==== PAGE EXCERPT

# Was this flat rubber/EPDM Roof installed correctly



## mose (Mar 23, 2012)

Hello, hoping some of you may be able to take a few moments to offer some advise. 

I recently had my roof replaced and the roofers installed an EPDM flat rubber roof over my back porch. I noticed that there were several wrinkles/bubbles and am concerned that it may cause problem. The contractor said it will not be an issue, but I am reading mixed theories on various websites. The roof was installed in the winter, and it has started getting warmer out here in Minneapolis, so maybe this is normal. I am hoping someone can look at the photo set and advise if they think this looks ok or not. 

http://www.flickr.com/photos/mose/sets/72157629653004695/

Thank you,

-Mose


----------



## Jim F (Mar 4, 2010)

I am not a roofer, but since nobody else has replied I offer my opinion. At least it will give your question a bump and maybe get it noticed by somebody who can help.

========
==== RECORD SET

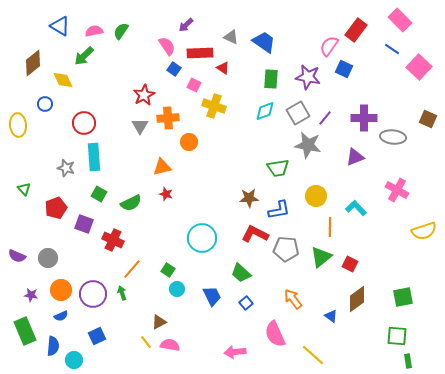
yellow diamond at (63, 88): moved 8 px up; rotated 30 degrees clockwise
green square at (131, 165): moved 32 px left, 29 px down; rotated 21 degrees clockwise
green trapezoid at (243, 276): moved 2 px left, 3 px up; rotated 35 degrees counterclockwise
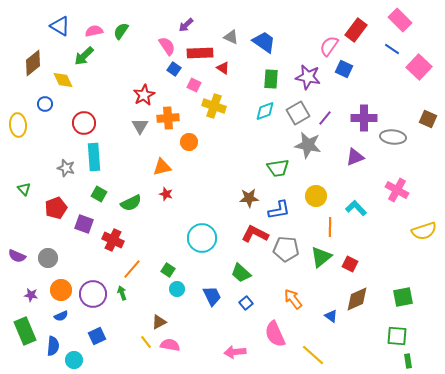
brown diamond at (357, 299): rotated 12 degrees clockwise
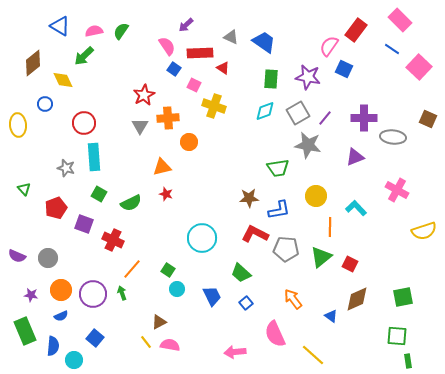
blue square at (97, 336): moved 2 px left, 2 px down; rotated 24 degrees counterclockwise
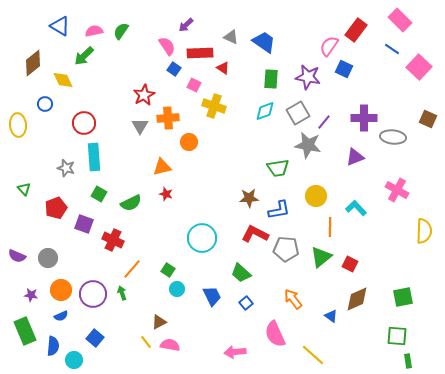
purple line at (325, 118): moved 1 px left, 4 px down
yellow semicircle at (424, 231): rotated 70 degrees counterclockwise
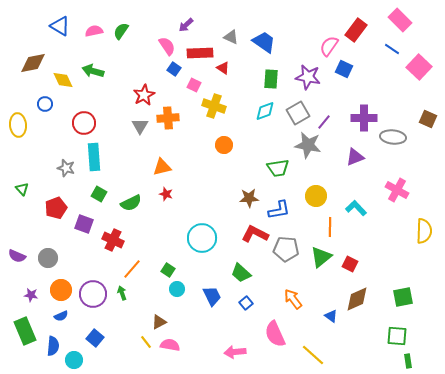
green arrow at (84, 56): moved 9 px right, 15 px down; rotated 60 degrees clockwise
brown diamond at (33, 63): rotated 28 degrees clockwise
orange circle at (189, 142): moved 35 px right, 3 px down
green triangle at (24, 189): moved 2 px left
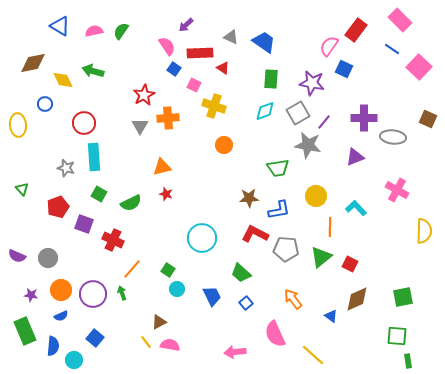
purple star at (308, 77): moved 4 px right, 6 px down
red pentagon at (56, 208): moved 2 px right, 1 px up
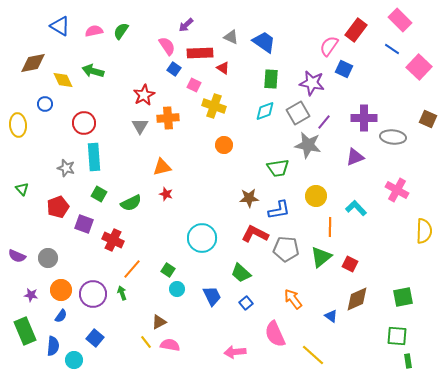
blue semicircle at (61, 316): rotated 32 degrees counterclockwise
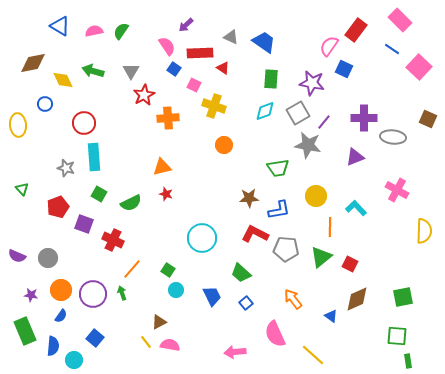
gray triangle at (140, 126): moved 9 px left, 55 px up
cyan circle at (177, 289): moved 1 px left, 1 px down
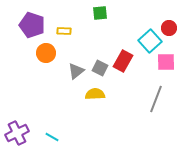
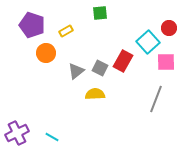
yellow rectangle: moved 2 px right; rotated 32 degrees counterclockwise
cyan square: moved 2 px left, 1 px down
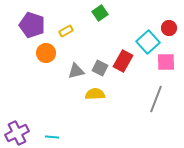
green square: rotated 28 degrees counterclockwise
gray triangle: rotated 24 degrees clockwise
cyan line: rotated 24 degrees counterclockwise
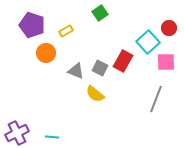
gray triangle: rotated 36 degrees clockwise
yellow semicircle: rotated 138 degrees counterclockwise
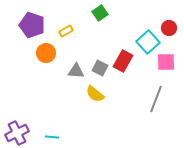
gray triangle: rotated 18 degrees counterclockwise
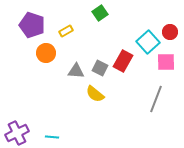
red circle: moved 1 px right, 4 px down
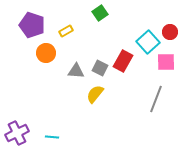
yellow semicircle: rotated 90 degrees clockwise
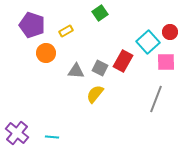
purple cross: rotated 25 degrees counterclockwise
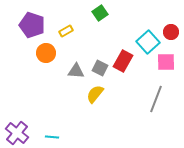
red circle: moved 1 px right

========

EXERCISE SET »
1. Put the records, from the line containing "gray triangle: rotated 18" down to the end of the records, into a numbered list. Leave out the picture lines and any blank lines.
2. Write what comes next in the forum thread about the EPDM porch roof, starting after its last sentence.
The shapes in the records have nothing to do with the roofing thread.

FINAL RESULTS »
1.
1. gray triangle: rotated 18 degrees counterclockwise
2. red circle: moved 1 px right, 4 px down
3. yellow semicircle: rotated 90 degrees clockwise
4. purple cross: rotated 25 degrees counterclockwise
5. red circle: moved 1 px right

2.
I have one of these roofs on my garage and it does have a few wrinkles in it but not as severe as those. the wrinkles themselves should not cause problems unless they allow water tp puddle and even then the membrane will not let water through as long as the flashing is installed properly and all the seams are sealed. 

Having said that, I think this is a poor job at least from an asthetic point of view. How visable is this roof? On image 161 it looks like there is a large buckle in a place where it meets the wall that could let water in. It also looks like there should be some flashing over the membrane where it meets the wall and not just flashing under the membrane.


----------



## tinner666 (Mar 14, 2005)

That's not cover tape on the drip edge. That's just cut strips of EPDM. There are gaps between the strips and the field sheet. Cover strip should go all the way to the outer edge of the drip edge. Not stop 3" shy. And the drip edge was supposed to have been caulked with water-stop between the two pieces of metal, inside the joint. That'll leak if it isn't already leaking.
In the last pic, it looks like the roofed over gravel. Are those dimples all over the place?

Last, but not least, they used cheap .045 which is mnainly good for temporary tarping of tools and material. .060 reinforced would have been the way to go. I think this roof will fail. Just a question of when.


----------



## OldNBroken (Jun 11, 2008)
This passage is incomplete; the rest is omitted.